Wells Fargo fires mortgage employees for misuse of appraisal waivers

Wells Fargo fired an undisclosed number of mortgage staff for misconduct over their efforts to obtain waiver appraisals, the bank confirmed Thursday.

The lender said an investigation revealed home mortgage consultants “willfully and knowingly” changed property value information provided by customers to obtain the waivers, contrary to bank policy. The waivers eliminate the extra time and cost of appraisals and were a popular choice for borrowers refinancing during last year’s record-low interest rate environment.

The terminations were first reported by Insider, which cited anonymous former and current Wells Fargo employees.

“It is unfortunate former employees are now attempting to justify their bad behavior through anonymous claims to a news outlet,” said Tom Goyda, senior vice president of consumer lending communications for Wells Fargo, in a statement. “The company took appropriate corrective action consistent with our policies regarding employee misconduct. We stand by our actions and have zero tolerance for unethical behavior.”

Questions to answer:
1) According to the Wells Fargo article, why were appraisal waivers popular with borrowers who refinanced during last year's record-low interest rates?
2) Do these statements agree with the Wells Fargo article? Answer yes or no for each, and quote the words that decide it.
(a) Wells Fargo disclosed how many mortgage employees it fired.
(b) Insider was the first to report the terminations.
(c) The consultants altered property value information that customers had provided.
3) Continue the Wells Fargo article from where it stops.

Data supplied:
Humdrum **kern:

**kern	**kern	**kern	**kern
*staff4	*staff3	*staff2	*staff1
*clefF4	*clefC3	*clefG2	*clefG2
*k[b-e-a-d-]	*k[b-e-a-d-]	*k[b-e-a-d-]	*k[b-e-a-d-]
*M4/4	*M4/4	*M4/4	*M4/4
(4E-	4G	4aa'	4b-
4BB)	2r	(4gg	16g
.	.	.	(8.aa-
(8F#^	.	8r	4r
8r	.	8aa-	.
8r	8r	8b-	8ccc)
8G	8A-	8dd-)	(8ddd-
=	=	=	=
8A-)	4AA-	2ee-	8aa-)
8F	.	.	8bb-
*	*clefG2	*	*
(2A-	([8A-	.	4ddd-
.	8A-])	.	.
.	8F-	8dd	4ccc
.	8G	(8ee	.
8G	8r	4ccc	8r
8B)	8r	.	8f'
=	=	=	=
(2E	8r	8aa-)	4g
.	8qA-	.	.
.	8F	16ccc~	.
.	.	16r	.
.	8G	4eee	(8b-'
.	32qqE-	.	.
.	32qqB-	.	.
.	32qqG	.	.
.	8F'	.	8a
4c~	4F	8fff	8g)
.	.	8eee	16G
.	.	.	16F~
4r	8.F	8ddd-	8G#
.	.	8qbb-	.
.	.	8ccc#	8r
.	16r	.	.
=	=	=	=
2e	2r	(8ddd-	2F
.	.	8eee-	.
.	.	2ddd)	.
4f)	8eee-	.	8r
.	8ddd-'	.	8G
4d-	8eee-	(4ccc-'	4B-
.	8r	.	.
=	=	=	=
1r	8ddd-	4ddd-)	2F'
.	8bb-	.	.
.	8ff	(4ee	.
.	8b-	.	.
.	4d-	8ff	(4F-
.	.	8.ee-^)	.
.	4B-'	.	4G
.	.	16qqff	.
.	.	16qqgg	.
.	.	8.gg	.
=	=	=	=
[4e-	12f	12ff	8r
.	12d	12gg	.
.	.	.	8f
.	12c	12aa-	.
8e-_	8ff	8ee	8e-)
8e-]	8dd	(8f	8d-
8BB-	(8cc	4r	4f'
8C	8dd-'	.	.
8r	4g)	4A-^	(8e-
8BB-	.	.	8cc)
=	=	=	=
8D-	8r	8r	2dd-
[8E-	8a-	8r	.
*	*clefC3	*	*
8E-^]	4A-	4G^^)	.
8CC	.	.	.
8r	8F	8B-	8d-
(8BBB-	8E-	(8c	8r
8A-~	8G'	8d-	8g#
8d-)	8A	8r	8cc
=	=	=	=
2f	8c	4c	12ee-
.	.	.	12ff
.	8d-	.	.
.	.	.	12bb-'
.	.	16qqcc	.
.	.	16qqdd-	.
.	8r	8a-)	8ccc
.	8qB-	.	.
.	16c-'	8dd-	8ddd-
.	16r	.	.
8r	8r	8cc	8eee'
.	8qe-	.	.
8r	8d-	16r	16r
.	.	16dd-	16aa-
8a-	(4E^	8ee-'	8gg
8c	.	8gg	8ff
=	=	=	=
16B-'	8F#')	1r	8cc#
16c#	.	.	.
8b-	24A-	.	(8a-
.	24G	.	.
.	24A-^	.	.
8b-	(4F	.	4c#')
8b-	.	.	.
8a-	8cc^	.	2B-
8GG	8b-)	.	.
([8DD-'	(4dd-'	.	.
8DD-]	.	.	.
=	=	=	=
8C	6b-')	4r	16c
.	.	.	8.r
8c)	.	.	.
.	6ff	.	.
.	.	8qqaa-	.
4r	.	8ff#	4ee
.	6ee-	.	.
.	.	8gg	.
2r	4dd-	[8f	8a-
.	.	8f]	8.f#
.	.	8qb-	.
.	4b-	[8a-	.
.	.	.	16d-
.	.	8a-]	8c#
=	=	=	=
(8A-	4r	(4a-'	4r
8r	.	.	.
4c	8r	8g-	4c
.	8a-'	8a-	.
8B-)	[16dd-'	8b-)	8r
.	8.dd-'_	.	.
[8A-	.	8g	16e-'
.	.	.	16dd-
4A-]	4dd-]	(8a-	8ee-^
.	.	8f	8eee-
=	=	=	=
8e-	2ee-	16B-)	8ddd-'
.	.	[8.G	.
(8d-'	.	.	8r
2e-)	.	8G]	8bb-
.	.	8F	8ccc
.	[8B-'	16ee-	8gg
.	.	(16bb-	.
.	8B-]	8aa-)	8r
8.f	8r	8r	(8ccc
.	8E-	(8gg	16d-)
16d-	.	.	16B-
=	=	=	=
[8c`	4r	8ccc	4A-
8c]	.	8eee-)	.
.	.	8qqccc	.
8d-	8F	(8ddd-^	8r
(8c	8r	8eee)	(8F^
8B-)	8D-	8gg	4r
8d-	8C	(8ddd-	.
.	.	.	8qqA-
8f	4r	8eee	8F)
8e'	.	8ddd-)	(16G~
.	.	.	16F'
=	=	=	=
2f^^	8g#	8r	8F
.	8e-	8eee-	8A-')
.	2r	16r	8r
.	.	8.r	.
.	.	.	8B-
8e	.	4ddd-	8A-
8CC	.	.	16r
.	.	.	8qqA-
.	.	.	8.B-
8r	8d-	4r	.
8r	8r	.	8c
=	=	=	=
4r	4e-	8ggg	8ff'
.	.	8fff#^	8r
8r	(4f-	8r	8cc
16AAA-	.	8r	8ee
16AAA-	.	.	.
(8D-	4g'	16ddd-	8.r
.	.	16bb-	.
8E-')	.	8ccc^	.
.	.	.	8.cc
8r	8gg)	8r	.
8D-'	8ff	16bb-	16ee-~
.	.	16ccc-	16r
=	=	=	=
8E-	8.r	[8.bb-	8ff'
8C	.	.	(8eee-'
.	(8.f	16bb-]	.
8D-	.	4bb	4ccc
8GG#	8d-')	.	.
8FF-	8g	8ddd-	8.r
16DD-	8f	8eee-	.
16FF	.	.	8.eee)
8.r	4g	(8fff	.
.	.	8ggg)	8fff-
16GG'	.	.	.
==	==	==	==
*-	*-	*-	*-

Task-by-task results:
1) The waivers removed the extra time and cost of an appraisal.

2)
(a) No: "an undisclosed number of mortgage staff"
(b) Yes: "The terminations were first reported by Insider"
(c) Yes: "changed property value information provided by customers"

3)
Wells Fargo loan officers slashed $1 million or more from home valuations in expensive markets to become eligible for waivers, Insider reported. Management allegedly issued mixed messages about the practice at the beginning of the coronavirus pandemic until a bank leader in May 2020 instructed loan officers to get a borrower’s consent to change the value.

Appraisal waiver use skyrocketed over the last two years, with entities like Fannie Mae encouraging lenders to accept the waivers when eligible to reduce in-person contact. At the height of their use, in June 2021, appraisal waivers were applied to nearly 70% of non cash-out refinances and 34% of cash-out refis and in 10% of purchase loans.

Goyda didn’t elaborate on the details of the misuse of waivers and emphasized that hundreds of thousands of Wells Fargo employees follow the explicit code of ethics and business conduct daily.

The firings are the latest trouble for the bank, which is facing federal class action lawsuits over its alleged “modern-day redlining” in handling Black borrower refis. New York City officials last month publicly slammed Wells Fargo over the alleged discriminatory lending practices and barred the city from opening any new depository accounts with the lender.

Wells Fargo is also coming off a massive drop in origination volume to begin the year, which led to an undisclosed number of mortgage layoffs. Outside of its lending business, a Wells Fargo subsidiary this month also paid $7 million to regulators over allegations it failed to file dozens of suspicious activity reports in a timely manner.